9. Contraceptive implants
This is a thin rod, about the size of a match, that’s inserted under the skin of your upper arm. It works by releasing progestin into the body for up to 3 years.
The implant can regulate your period and reduce your flow over time. It’s also extremely effective at preventing pregnancy. According to the Centers for Disease Control and Prevention, the implants has a 0.01 percent failure rate. Not too shabby.
10. Progestin shots
According to a 2007 research review, these shots suppress your period while acting as a contraceptive. In order for them to work, you’ll need a 150 milligram injection every 12 weeks. Your period may disappear, but spotting is a common side effect.
11. The combined pill
Combined pills contain estrogen and progestogen. This helps regulate hormonal fluctuations, making your cycle more predictable. One research review showed that over time, this pill can reduce the days of your period while reducing your flow.
There are a ton of varieties on the market, so talk to your doctor about which is best for you.
Intrauterine devices (aka IUDs) are inserted into your uterus and last anywhere between 3 and 10 years, depending on the brand. Studies show that hormonal IUDs can reduce blood loss better than oral contraceptives.

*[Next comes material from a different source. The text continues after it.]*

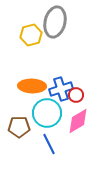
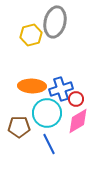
red circle: moved 4 px down
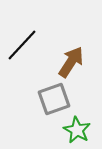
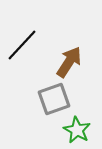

Insertion pain varies from person to person, but the good news is, it’s a very quick procedure. Plus, you won’t have to worry about missing a pill.
According to the National Institute of Child Health and Human Development, a common side effect of hormonal birth control is amenorrhea, which is when your period disappears for months at a time. Missing periods is common when you’re using hormonal contraceptives.
There’s no science to support claims that skipping periods is dangerous to you or your reproductive health. But if you start skipping periods, talk to your doctor just to make sure everything is still hunky-dory.
Keep in mind, there are some risks to hormonal methods. According to the American Cancer Society, women who’ve used hormonal birth control methods are slightly more inclined to get breast cancer and five times more likely to get cervical cancer.
Longer usage increases the risk. But… the American Cancer Society also notes, hormonal methods can reduce your risk of endometrial cancer, cervical cancer, and colon cancer.
As with anything, family history and other factors play a part. Talk to your doctor about risk factors before starting your treatment of choice.
People are powerful, but this power comes at a cost. Literally. Pads are expensive, y’all. And for some people, the monthly cycle brings on debilitating amounts of pain.
If your period is getting in the way of your health and/or happiness, it may be time to be proactive. There’s no one size fits all way to surf the crimson wave. It might take some trial and error to figure out what works best for you, but it’ll be worth it in the end. Flow on!